▸ ABOUT THIS EXERCISE: Give back exactly the lines of the material below that start at the line containing "Figure 5. The" and end at the line containing "Fig. 3. The", and no others.

▸ TASK INPUTS:
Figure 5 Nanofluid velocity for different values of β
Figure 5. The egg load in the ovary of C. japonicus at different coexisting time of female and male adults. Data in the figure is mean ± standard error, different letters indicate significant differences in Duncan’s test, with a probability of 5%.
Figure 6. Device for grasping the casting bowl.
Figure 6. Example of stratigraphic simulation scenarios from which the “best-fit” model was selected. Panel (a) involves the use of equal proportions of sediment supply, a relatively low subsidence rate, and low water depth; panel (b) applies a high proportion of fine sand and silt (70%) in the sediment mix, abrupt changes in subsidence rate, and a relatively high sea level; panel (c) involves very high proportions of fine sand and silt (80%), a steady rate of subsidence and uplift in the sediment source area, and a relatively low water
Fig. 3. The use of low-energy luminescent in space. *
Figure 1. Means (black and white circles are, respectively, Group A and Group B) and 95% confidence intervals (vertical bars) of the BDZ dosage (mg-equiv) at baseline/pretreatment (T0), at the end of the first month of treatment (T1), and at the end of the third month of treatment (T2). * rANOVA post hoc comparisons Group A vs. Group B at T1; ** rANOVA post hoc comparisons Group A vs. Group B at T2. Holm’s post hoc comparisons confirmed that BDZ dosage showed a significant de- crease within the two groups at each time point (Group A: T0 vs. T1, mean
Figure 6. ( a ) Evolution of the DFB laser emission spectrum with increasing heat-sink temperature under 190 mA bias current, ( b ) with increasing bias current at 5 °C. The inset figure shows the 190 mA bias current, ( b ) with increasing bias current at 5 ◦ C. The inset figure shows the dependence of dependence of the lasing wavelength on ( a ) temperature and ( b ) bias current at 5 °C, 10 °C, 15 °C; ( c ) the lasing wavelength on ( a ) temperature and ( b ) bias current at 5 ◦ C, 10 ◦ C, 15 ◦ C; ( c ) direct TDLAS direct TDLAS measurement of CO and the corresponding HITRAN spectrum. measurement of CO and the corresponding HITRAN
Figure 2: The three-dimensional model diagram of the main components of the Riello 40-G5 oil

▸ WRITTEN SOLUTION:
Figure 5. The egg load in the ovary of C. japonicus at different coexisting time of female and male adults. Data in the figure is mean ± standard error, different letters indicate significant differences in Duncan’s test, with a probability of 5%.
Figure 6. Device for grasping the casting bowl.
Figure 6. Example of stratigraphic simulation scenarios from which the “best-fit” model was selected. Panel (a) involves the use of equal proportions of sediment supply, a relatively low subsidence rate, and low water depth; panel (b) applies a high proportion of fine sand and silt (70%) in the sediment mix, abrupt changes in subsidence rate, and a relatively high sea level; panel (c) involves very high proportions of fine sand and silt (80%), a steady rate of subsidence and uplift in the sediment source area, and a relatively low water
Fig. 3. The use of low-energy luminescent in space. *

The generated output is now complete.